### SOURCE DOCUMENT
++++++++

# Looking for Enigma Variations



## Toddlertoddy (Sep 17, 2011)

I'm looking for a recording that emphasizes (_really_ emphasizes) the quick and out-of-the-blue Elgarian ff's in his Enigma Variations. Your recommendations are appreciated. (No vinyl please...)


----------



## GGluek (Dec 11, 2011)

Solti's '70s vinyl with CSO is very mercurial (don't know if it's been digitized or not). His later CD with the VPO is similar bu a little tamer.


----------



## Carpenoctem (May 15, 2012)

I have Borenboim with London Philharmonic Orchestra.









I like it, this cd also has Cello concerto with Jacqueline Du Pre.

Here is the Amazon link if you are interested, so you can hear the samples.

++++++++

### EXERCISE DATA

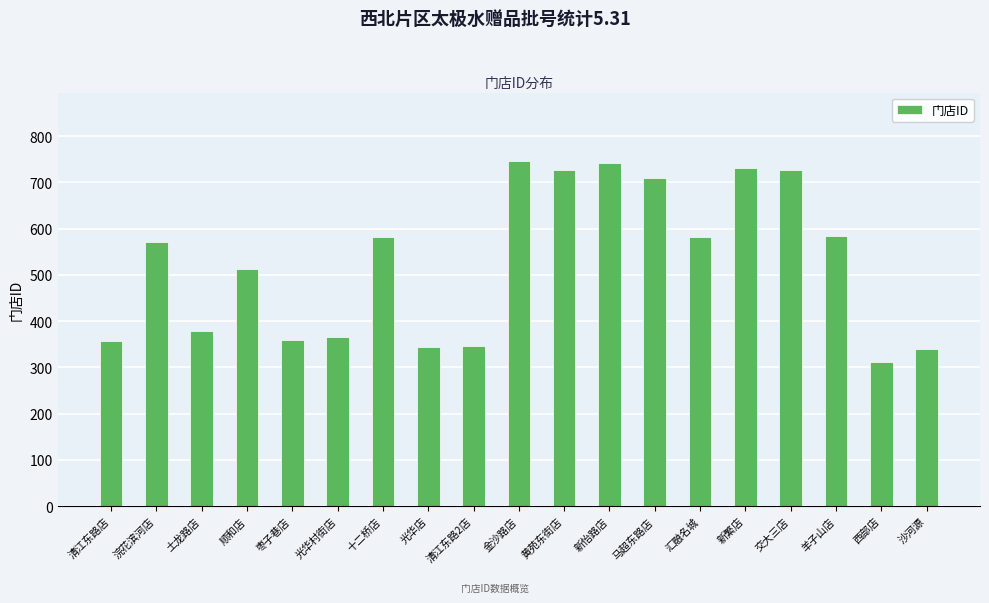

What is the difference between the second highest and minimum values?

430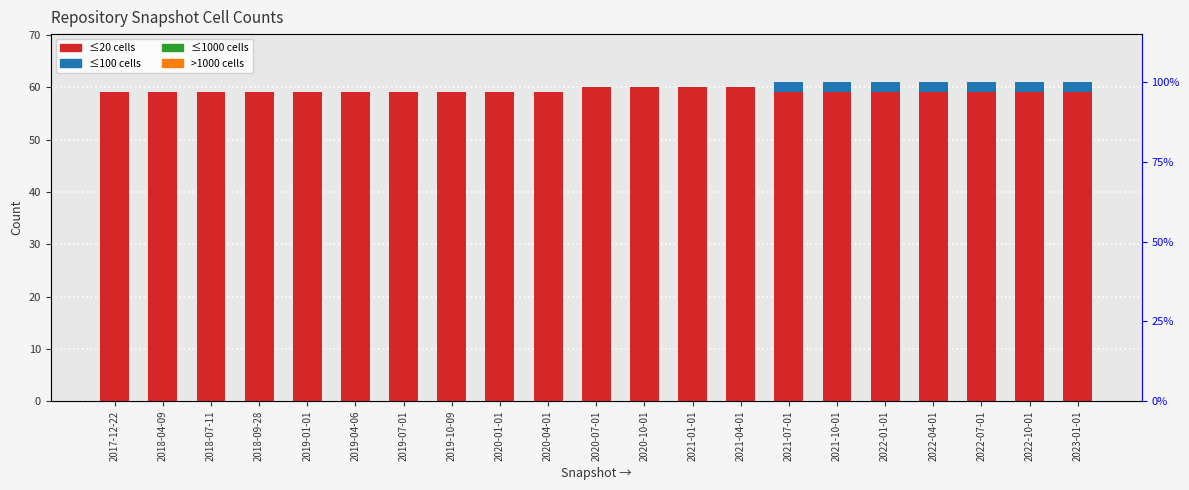

At 2020-04-01, list the series in order from smallest to largest.

under_hundred_cells, under_thousand_cells, over_thousand_cells, under_twenty_cells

++++++++

### WHAT TO DO
Pick up the forum thread on Enigma Variations recordings after its last line and keep it going.

### EXERCISE RESPONSE
http://www.amazon.com/Elgar-Cello-Concerto-Enigma-Variations/dp/B000BDGWF8/ref=sr_1_1?ie=UTF8&qid=1347822297&sr=8-1&keywords=enigma+variations


----------



## bigshot (Nov 22, 2011)

Boult. All you need.


----------



## RRod (Sep 17, 2012)

I like my RPO/Previn, but you need a system where you can really turn the volume up.


----------



## Vaneyes (May 11, 2010)

HalleO/Barbirolli (1956) should suffice, without denigrating the piece.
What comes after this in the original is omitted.